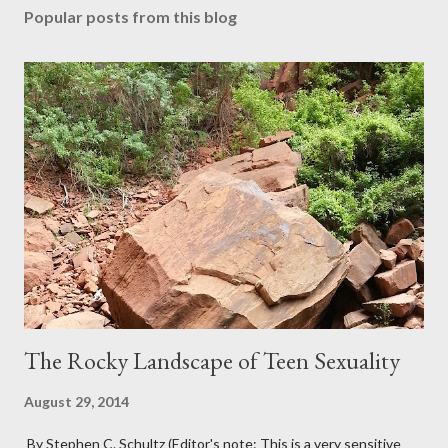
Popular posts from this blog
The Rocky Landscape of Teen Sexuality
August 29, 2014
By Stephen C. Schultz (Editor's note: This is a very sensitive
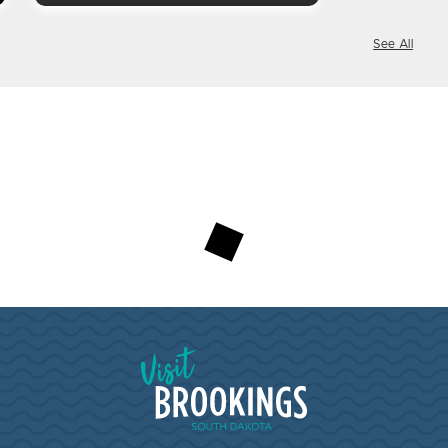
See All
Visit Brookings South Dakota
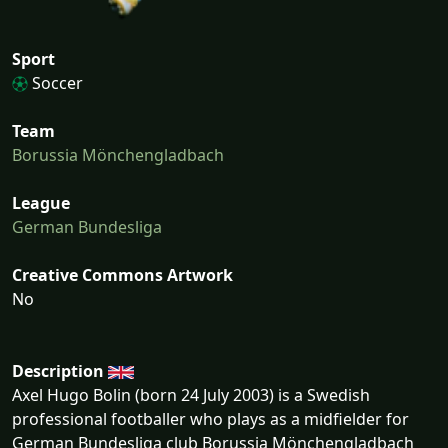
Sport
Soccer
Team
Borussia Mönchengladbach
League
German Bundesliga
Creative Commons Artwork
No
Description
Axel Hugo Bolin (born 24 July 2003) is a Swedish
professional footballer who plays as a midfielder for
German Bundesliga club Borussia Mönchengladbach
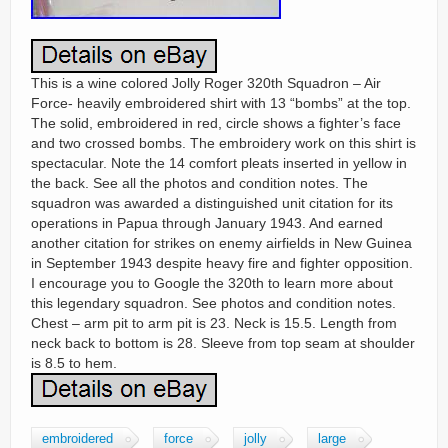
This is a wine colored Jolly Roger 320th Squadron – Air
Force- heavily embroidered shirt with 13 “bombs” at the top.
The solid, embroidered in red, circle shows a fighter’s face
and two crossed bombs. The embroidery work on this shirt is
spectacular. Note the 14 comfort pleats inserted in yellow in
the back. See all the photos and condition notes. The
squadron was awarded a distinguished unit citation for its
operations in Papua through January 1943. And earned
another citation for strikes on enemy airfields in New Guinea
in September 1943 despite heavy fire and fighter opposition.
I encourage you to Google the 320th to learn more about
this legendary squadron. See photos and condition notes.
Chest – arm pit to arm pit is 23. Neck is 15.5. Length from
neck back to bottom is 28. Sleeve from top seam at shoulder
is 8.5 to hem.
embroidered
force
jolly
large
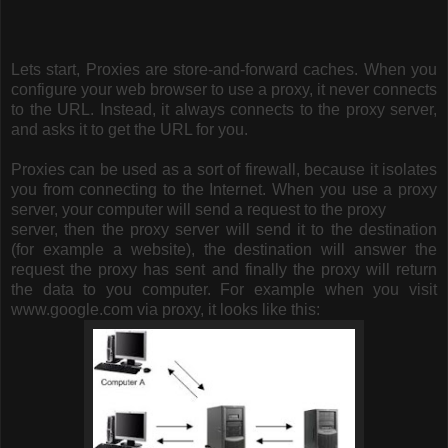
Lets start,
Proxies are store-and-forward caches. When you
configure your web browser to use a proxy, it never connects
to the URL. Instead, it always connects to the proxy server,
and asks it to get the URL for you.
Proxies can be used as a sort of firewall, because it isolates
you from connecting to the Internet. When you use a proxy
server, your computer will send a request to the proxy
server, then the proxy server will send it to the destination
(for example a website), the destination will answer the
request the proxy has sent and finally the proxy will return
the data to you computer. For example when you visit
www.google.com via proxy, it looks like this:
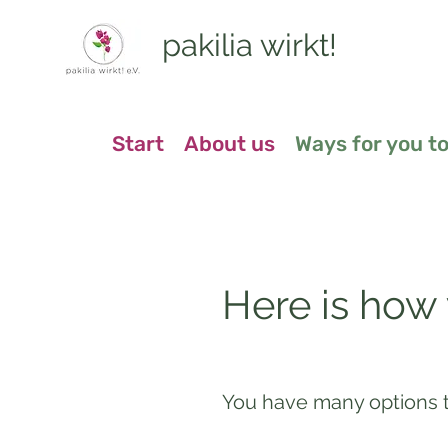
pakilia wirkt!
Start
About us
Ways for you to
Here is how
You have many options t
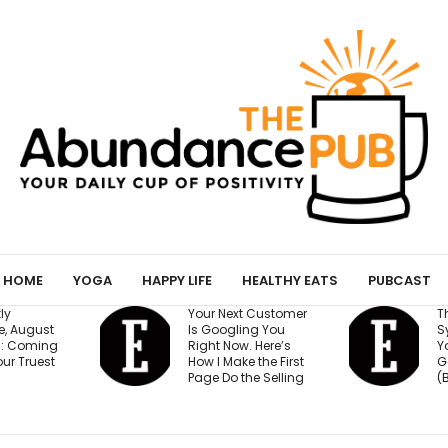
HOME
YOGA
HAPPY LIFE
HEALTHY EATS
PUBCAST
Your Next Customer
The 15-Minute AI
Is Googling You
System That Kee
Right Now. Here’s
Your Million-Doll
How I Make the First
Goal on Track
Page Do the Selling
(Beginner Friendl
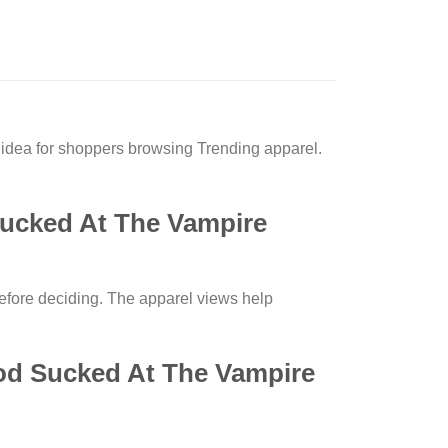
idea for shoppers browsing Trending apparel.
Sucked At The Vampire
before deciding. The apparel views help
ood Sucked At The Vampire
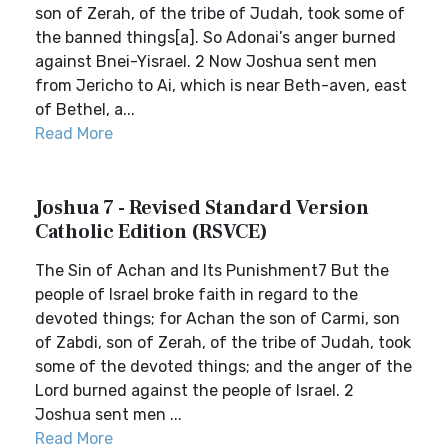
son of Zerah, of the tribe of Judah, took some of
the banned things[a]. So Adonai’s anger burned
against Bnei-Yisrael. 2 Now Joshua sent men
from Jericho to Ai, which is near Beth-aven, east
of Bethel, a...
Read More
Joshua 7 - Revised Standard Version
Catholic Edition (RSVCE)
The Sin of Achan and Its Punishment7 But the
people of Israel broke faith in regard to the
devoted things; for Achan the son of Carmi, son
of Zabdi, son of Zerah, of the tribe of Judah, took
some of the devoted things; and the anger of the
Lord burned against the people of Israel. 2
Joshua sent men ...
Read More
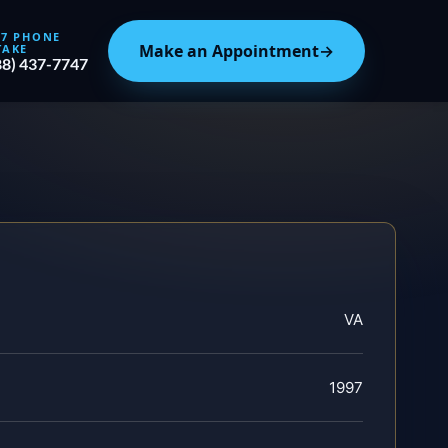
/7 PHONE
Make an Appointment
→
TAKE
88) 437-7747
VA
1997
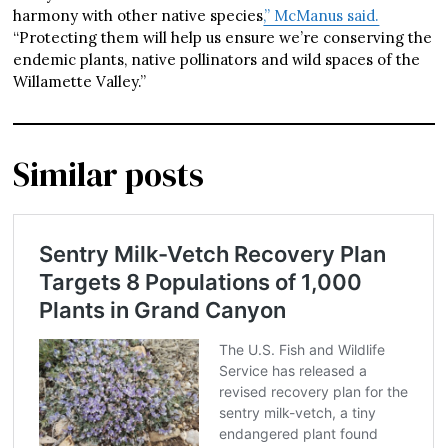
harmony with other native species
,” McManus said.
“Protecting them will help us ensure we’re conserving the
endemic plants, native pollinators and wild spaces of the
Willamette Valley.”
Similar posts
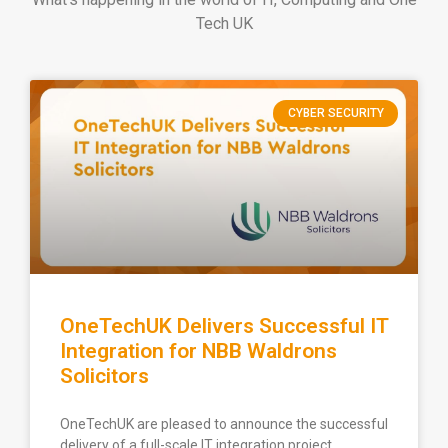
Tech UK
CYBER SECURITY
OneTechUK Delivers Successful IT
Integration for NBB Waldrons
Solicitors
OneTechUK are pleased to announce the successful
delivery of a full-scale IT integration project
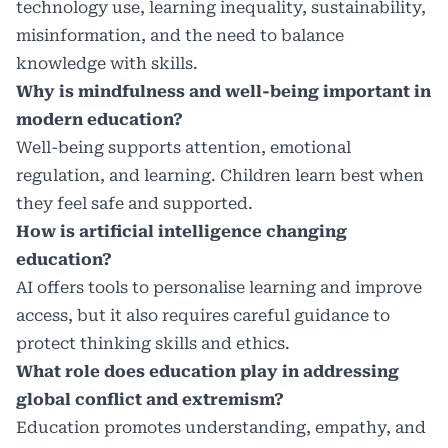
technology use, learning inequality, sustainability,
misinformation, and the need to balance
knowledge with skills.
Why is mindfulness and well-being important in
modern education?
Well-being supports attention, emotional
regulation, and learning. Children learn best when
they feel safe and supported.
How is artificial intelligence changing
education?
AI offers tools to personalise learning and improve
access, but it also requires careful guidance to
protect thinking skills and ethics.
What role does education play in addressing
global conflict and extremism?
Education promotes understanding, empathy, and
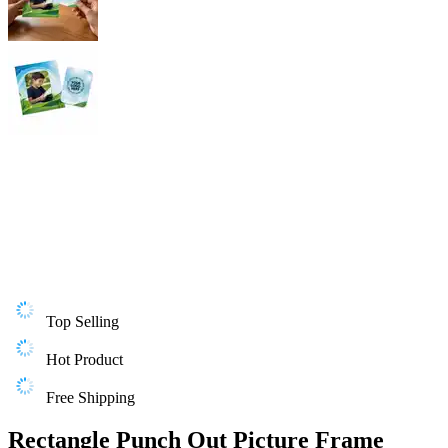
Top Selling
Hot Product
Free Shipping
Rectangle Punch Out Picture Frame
▬▬▬▬▬▬
▸ **Instructions for the task**
Restate the listing above word for word and skip each picture.

▸ **Task result**
Popular posts from this blog
The Rocky Landscape of Teen Sexuality
August 29, 2014
By Stephen C. Schultz (Editor's note: This is a very sensitive
See All
Visit Brookings South Dakota
Sport
Soccer
Team
Borussia Mönchengladbach
League
German Bundesliga
Creative Commons Artwork
No
Description
Axel Hugo Bolin (born 24 July 2003) is a Swedish
professional footballer who plays as a midfielder for
German Bundesliga club Borussia Mönchengladbach
This is a wine colored Jolly Roger 320th Squadron – Air
Force- heavily embroidered shirt with 13 “bombs” at the top.
The solid, embroidered in red, circle shows a fighter’s face
and two crossed bombs. The embroidery work on this shirt is
spectacular. Note the 14 comfort pleats inserted in yellow in
the back. See all the photos and condition notes. The
squadron was awarded a distinguished unit citation for its
operations in Papua through January 1943. And earned
another citation for strikes on enemy airfields in New Guinea
in September 1943 despite heavy fire and fighter opposition.
I encourage you to Google the 320th to learn more about
this legendary squadron. See photos and condition notes.
Chest – arm pit to arm pit is 23. Neck is 15.5. Length from
neck back to bottom is 28. Sleeve from top seam at shoulder
is 8.5 to hem.
embroidered
force
jolly
large
Lets start,
Proxies are store-and-forward caches. When you
configure your web browser to use a proxy, it never connects
to the URL. Instead, it always connects to the proxy server,
and asks it to get the URL for you.
Proxies can be used as a sort of firewall, because it isolates
you from connecting to the Internet. When you use a proxy
server, your computer will send a request to the proxy
server, then the proxy server will send it to the destination
(for example a website), the destination will answer the
request the proxy has sent and finally the proxy will return
the data to you computer. For example when you visit
www.google.com via proxy, it looks like this:
pakilia wirkt!
Start
About us
Ways for you to
Here is how
You have many options t
HOME
YOGA
HAPPY LIFE
HEALTHY EATS
PUBCAST
Your Next Customer
The 15-Minute AI
Is Googling You
System That Kee
Right Now. Here’s
Your Million-Doll
How I Make the First
Goal on Track
Page Do the Selling
(Beginner Friendl
idea for shoppers browsing Trending apparel.
Sucked At The Vampire
before deciding. The apparel views help
ood Sucked At The Vampire
son of Zerah, of the tribe of Judah, took some of
the banned things[a]. So Adonai’s anger burned
against Bnei-Yisrael. 2 Now Joshua sent men
from Jericho to Ai, which is near Beth-aven, east
of Bethel, a...
Read More
Joshua 7 - Revised Standard Version
Catholic Edition (RSVCE)
The Sin of Achan and Its Punishment7 But the
people of Israel broke faith in regard to the
devoted things; for Achan the son of Carmi, son
of Zabdi, son of Zerah, of the tribe of Judah, took
some of the devoted things; and the anger of the
Lord burned against the people of Israel. 2
Joshua sent men ...
Read More
/7 PHONE
Make an Appointment
→
TAKE
88) 437-7747
VA
1997
harmony with other native species
,” McManus said.
“Protecting them will help us ensure we’re conserving the
endemic plants, native pollinators and wild spaces of the
Willamette Valley.”
Similar posts
Tech UK
CYBER SECURITY
OneTechUK Delivers Successful IT
Integration for NBB Waldrons
Solicitors
OneTechUK are pleased to announce the successful
delivery of a full-scale IT integration project
technology use, learning inequality, sustainability,
misinformation, and the need to balance
knowledge with skills.
Why is mindfulness and well-being important in
modern education?
Well-being supports attention, emotional
regulation, and learning. Children learn best when
they feel safe and supported.
How is artificial intelligence changing
education?
AI offers tools to personalise learning and improve
access, but it also requires careful guidance to
protect thinking skills and ethics.
What role does education play in addressing
global conflict and extremism?
Education promotes understanding, empathy, and
Top Selling
Hot Product
Free Shipping
Rectangle Punch Out Picture Frame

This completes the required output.